Where is the St. Kitts-Nevis report on unethical herpes vaccine trial?

By Erasmus Williams

Basseterre, St. Kitts April 16, 2018 – Seven months after the Government of St. Kitts and Nevis announced it had launched an investigation into the unethical clinical trial for a herpes vaccine by an American company, there is still no word on the outcome.

Observers believe the St. Kitts and Nevis government was not serious when it announced the investigation on August 30, 2017.

In December of that same year, the country’s Prime Minister Dr. Timothy Harris told the National assembly there is no evidence that the activity ever took place in St. Kitts.

“We have caused an investigation to be taken on that matter. The investigation has not revealed anything of what the Member for St, Christopher 2 is saying. We cannot get off in this realm that people pass through customs, because there is no evidence of it. We don’t know. Even if the allegation is true, we don’t know because the investigation has not yet been completed,” Harris well-known for misleading statement told Parliament in December 2017.

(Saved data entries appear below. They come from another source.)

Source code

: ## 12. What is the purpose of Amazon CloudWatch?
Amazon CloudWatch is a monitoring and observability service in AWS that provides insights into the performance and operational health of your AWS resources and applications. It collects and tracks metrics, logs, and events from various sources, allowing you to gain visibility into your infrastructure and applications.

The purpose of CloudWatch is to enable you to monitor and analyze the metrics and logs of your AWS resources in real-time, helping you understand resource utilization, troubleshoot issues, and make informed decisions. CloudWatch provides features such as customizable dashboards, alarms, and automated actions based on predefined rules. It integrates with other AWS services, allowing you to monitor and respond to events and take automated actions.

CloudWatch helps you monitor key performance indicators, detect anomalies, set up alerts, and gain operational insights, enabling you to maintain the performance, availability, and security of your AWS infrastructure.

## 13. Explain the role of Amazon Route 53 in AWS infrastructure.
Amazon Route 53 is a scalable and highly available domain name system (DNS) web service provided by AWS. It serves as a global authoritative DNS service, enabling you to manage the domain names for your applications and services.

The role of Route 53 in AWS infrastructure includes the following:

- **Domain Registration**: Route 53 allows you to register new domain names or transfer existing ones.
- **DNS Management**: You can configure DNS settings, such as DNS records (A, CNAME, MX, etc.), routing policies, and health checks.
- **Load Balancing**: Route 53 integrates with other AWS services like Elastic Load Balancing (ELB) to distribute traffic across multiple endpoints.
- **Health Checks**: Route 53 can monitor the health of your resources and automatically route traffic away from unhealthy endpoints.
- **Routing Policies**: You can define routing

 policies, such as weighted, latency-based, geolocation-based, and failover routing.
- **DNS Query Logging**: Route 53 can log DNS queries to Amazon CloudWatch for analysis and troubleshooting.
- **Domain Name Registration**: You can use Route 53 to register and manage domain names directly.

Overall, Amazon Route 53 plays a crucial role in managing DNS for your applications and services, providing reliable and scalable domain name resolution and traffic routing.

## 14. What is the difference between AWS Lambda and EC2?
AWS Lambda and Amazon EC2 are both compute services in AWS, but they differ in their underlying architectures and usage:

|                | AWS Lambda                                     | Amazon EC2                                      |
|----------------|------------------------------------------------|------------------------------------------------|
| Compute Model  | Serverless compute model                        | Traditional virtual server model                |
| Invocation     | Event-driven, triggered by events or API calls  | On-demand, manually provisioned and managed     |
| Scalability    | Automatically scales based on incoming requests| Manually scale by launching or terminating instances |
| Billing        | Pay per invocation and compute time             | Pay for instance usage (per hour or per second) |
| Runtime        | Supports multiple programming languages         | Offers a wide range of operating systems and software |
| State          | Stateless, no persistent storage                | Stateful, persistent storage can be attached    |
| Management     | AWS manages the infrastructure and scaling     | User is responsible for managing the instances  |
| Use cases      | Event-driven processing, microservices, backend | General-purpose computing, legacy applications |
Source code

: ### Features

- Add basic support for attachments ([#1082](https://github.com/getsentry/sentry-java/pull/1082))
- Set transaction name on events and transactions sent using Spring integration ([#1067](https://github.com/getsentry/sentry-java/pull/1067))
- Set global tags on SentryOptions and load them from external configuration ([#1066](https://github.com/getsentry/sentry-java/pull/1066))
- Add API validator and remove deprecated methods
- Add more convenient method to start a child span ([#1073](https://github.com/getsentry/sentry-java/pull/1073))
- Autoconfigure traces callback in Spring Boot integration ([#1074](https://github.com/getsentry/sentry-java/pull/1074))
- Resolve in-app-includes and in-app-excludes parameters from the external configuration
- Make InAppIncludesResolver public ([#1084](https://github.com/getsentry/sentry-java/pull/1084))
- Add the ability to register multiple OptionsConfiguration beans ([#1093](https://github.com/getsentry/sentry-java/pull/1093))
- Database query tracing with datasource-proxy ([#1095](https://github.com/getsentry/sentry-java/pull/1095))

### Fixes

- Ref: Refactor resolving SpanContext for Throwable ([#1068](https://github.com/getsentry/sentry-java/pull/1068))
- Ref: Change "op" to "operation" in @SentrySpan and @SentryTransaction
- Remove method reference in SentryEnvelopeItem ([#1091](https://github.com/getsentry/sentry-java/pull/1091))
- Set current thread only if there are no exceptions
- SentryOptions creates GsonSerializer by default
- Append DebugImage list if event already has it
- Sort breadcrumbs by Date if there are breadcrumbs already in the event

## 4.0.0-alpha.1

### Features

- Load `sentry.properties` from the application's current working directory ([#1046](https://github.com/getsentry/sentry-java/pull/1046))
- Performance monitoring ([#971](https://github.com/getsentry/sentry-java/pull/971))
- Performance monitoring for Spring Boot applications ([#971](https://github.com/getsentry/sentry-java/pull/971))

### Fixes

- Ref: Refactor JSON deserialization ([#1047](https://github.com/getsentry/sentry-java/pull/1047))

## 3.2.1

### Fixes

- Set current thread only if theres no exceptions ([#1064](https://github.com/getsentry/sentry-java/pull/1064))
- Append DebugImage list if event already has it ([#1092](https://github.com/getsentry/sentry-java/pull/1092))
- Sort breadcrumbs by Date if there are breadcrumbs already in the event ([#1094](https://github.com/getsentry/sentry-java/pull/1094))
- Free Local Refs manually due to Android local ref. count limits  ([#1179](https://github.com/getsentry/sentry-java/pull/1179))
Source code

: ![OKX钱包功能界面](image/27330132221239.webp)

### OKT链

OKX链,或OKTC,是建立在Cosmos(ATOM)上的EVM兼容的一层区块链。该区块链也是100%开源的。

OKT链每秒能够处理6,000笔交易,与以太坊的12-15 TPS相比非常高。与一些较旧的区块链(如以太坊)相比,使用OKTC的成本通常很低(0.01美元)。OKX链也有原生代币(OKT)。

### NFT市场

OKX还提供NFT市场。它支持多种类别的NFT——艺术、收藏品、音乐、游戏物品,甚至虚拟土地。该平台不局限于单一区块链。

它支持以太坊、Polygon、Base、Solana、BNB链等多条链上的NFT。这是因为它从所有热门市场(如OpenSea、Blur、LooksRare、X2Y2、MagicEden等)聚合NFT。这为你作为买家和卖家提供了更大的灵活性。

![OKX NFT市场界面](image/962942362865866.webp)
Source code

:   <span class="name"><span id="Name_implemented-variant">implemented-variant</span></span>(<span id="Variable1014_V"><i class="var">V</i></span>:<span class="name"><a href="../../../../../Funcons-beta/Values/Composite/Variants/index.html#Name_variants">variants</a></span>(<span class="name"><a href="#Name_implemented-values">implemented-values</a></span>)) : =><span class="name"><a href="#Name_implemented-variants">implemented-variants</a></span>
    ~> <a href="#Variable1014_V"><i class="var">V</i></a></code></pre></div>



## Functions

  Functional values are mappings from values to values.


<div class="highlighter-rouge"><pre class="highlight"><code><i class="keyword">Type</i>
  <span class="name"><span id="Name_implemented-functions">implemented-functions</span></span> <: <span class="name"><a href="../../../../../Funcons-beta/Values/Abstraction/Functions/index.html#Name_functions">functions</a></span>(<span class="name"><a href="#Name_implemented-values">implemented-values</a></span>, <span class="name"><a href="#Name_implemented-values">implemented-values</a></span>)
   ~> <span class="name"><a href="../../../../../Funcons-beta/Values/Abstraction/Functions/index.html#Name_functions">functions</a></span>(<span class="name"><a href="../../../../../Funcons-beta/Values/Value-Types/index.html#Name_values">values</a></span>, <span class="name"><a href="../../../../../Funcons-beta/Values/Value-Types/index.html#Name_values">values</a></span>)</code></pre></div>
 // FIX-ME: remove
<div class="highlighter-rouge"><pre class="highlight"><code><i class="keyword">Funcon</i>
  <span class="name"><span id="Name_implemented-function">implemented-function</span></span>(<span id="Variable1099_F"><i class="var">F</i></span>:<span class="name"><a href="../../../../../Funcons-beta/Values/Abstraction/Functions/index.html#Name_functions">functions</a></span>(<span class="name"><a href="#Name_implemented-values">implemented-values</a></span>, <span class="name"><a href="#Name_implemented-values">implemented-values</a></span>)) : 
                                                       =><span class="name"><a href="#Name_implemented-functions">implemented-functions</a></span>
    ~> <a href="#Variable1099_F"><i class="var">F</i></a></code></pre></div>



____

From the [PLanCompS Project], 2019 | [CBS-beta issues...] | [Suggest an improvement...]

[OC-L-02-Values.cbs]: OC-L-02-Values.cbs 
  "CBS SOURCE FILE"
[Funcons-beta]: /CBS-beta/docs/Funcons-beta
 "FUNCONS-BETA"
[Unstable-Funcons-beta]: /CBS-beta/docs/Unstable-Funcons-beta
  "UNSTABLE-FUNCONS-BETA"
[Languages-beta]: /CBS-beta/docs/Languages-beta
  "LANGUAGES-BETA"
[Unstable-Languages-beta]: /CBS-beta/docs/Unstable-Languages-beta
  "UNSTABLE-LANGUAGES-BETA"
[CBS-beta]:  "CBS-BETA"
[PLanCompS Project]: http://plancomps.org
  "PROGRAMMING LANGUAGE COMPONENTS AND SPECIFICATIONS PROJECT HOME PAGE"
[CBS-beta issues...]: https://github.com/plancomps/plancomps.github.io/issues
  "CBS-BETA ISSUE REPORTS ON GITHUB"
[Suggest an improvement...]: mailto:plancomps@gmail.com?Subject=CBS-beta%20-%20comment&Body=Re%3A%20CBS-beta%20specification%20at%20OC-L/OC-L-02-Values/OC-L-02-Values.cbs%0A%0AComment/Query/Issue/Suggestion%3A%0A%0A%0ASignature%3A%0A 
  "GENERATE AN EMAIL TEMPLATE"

After the scandal broke in the American newspapers, the Government of St. Kitts and Nevis said the investigation will be conducted by the St. Christopher and Nevis Police Force.

The opposition St. Kitts-Nevis Labour Party was critical of placing the investigation into the hands of police, suggesting it should be carried out jointly by the Office of the Chief Medical Officer, the Customs Department in the Ministry of Finance and the Immigration Department in the Ministry of National Security to unsure it is not swept under the carpet.

Seven months later there is no known report on the conclusion of the investigation.

The lead U.S. researcher, William Halford, organized two groups of 10 participants and instructed them on drawing their own blood for the trial, according to a video filmed in a medical lab.

He proceeded with the trial at a private home in St. Kitts from April to August 2016, giving participants three shots over three months.

Once in St. Kitts, many of them quickly bonded with one another and Halford. Even though they ranged in age from their 20s to 40s and came from different regions, they had the disease in common. They commiserated about how herpes had wreaked havoc on their lives.

“It was a relief to meet people who understood what we were talking about,” the Southerner said.

But other participants now say they noticed some troubling signs.

A Republican senator has demanded that the Trump administration and a university scrutinize how a researcher was able to inject an experimental herpes vaccine into human subjects without routine safety oversight.

Iowa Sen. Chuck Grassley also told the administration and Southern Illinois University that he wanted to be reassured that “corrective action” was being taken to prevent similar research abuses.

The United States Food and Drug Administration (FDA) Office of Criminal Investigations has also begin a probe into a Southern Illinois University professor for allegedly injecting people with an unauthorised vaccine for herpes in St. Kitts and Nevis and the United States.